ADB Grant Helps Build PNG’s Resilience to Climate ChangeCatch of the Week
The Asian Development Bank (ADB) is providing a $24.25 million grant to help Papua New Guinea (PNG) build its resilience and responsiveness to the impacts of climate change.
The project grant, administered by ADB from the Strategic Climate Fund, will help PNG’s Strategic Program for Climate Resilience integrate climate risk and resilience planning into development policies. It will also help PNG raise its development planning capacity, allowing the government to scale-up investments in climate resilience.
The program aims to mainstream climate resilience into development planning in vulnerable communities in 21 vulnerable islands and atolls in the provinces of Bougainville, East New Britain, Manus, Milne Bay, and Morobe.
“The target areas for support were identified through a participatory process considering risk factors in the most vulnerable sectors of infrastructure, natural resources, health, and agriculture,” said Marilou Drilon, Senior Natural Resources Economist in ADB’s Pacific Department.
The project activities include climate change and vulnerability assessments and preparing adaptation plans for vulnerable communities, piloting sustainable fishery ecosystems and food security investments in some target areas, and establishing a framework for climate-resistant infrastructure. An early warning system linked to PNG’s National Disaster Center will be improved and an important island wharf will be rehabilitated to become climate resilient.
The government has selected nine vulnerable islands — in Manus (Ponam, Andra and Ahus Islands), Milne Bay (Trobriand Islands: Kiriwina, Munuwata, and Kaeleuna Islands), and East New Britain (Duke of York Islands: Mioko, Utuan, and Kerawara Islands)—as suitable for demonstrating sustainable fisheries ecosystem approaches. These approaches will include (i) delineation and operation of locally managed marine areas and the development and implementation of management plans, mapping, and environmental monitoring (including fish, coral, and seaweed species) to enhance and sustain fisheries productivity; (ii) demonstrating techniques to rehabilitate protective coral reefs and degraded mangrove forests in nearby coastal areas; and (iii) demonstrating a holistic ridge-to-reef approach, which will involve stabilizing water catchment areas in island hinterlands by planting commercial tree species and carrying out other slope stabilization measures as appropriate. Pilot income-generating activities in the marine environment will also be included, such as fish farming and local processing of marine products to extend their shelf life.
PNG’s agriculture has been declining in productivity due to limited arable land, and unsustainable farming practices. Climate change-induced storm surges and coastal flooding are likely to worsen the situation, particularly in the vulnerable outer island areas where inter-island transport is a critical factor in the delivery of perishable food products to markets, and agricultural inputs for farming and fisheries. Under these conditions public health is also at risk.

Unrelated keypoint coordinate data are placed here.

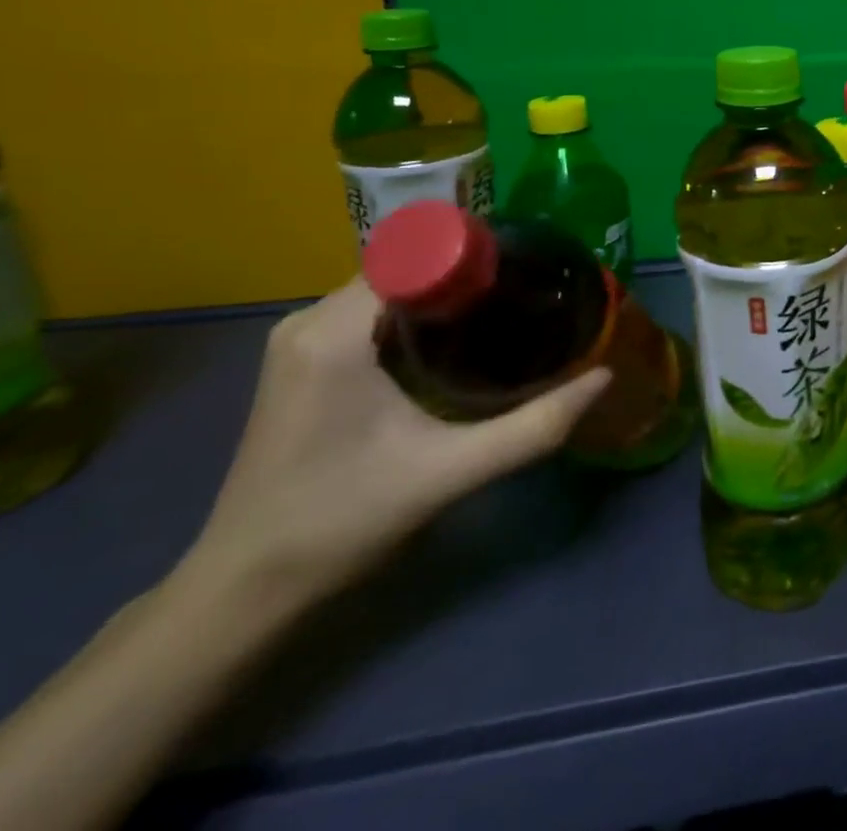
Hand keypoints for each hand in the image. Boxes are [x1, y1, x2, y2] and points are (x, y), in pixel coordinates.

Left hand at [178, 279, 611, 614]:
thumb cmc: (341, 523)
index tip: (531, 268)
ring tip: (509, 310)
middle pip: (408, 268)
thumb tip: (603, 378)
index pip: (418, 255)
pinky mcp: (304, 360)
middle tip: (532, 292)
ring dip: (446, 295)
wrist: (242, 592)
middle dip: (470, 275)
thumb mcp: (450, 473)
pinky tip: (459, 342)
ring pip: (393, 288)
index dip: (478, 255)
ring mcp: (301, 339)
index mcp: (335, 332)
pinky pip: (374, 311)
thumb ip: (534, 426)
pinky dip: (419, 314)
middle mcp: (310, 320)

The country’s ports and wharves have not previously been designed to withstand climate extremes, and upgrading such coastal infrastructure to become climate resilient is seen as necessary in view of the country’s vulnerability to climate change.
Thus, the government has identified Alotau Provincial Government Wharf for upgrading and climate proofing as a pilot activity under the project to demonstrate how engineering design of a wharf can be made more climate resilient.
Olly Norojono, Director for Transport, Energy and Natural Resources in ADB’s Pacific Department, explained that the design for the new Alotau wharf will offer replication potential in other provinces throughout PNG. “Further,” he added, “all the components of the project can provide synergies, not only within PNG but also among other countries in the Coral Triangle Initiative and the additional Pacific participating countries, Fiji and Vanuatu. All these countries share common agriculture, infrastructure, and natural resources problems that will be exacerbated by climate change.”
PNG’s economy is likely to be hardest hit by climate change among the Pacific countries. According to ADB’s Economics of Climate Change in the Pacific, report, climate change will cause severe failures in sweet potato and other agricultural crops, as well as land losses due to rising sea level, and other impacts from climate change, resulting in a loss of up to 15.2% of PNG’s GDP by 2100.
Coral reefs in PNG, as elsewhere, will be affected by climate change, with implications for recreational opportunities for tourism, coastal protection, habitat, nursery functions for commercial fisheries, and other goods and services. By 2100, some 4,500 kilometers of the PNG’s 17,000 kilometers of shoreline are expected to be inundated, affecting up to 30% of PNG’s population, particularly residents of the country’s 2,000 coastal villages that have a combined population of nearly one million. This project will help PNG minimize these impacts of climate change by showing how to improve the resilience of the country’s coastal infrastructure and natural resources.